GIVEN DATA section start

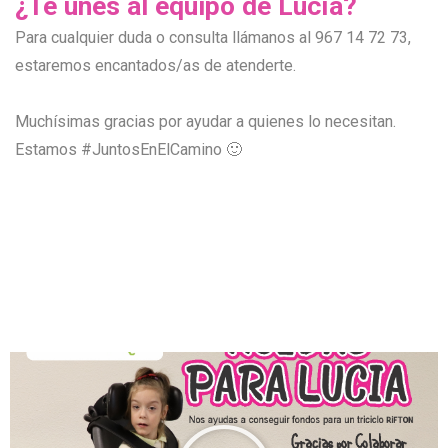
¿Te unes al equipo de Lucía?
Para cualquier duda o consulta llámanos al 967 14 72 73,
estaremos encantados/as de atenderte.
Muchísimas gracias por ayudar a quienes lo necesitan.
Estamos #JuntosEnElCamino 🙂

GIVEN DATA section end

[EXERCISE REQUIREMENTS]
Write out the text lines of the records verbatim, leaving out the pictures.

[COMPLETED TASK]
¿Te unes al equipo de Lucía?
Para cualquier duda o consulta llámanos al 967 14 72 73,
estaremos encantados/as de atenderte.
Muchísimas gracias por ayudar a quienes lo necesitan.
Estamos #JuntosEnElCamino 🙂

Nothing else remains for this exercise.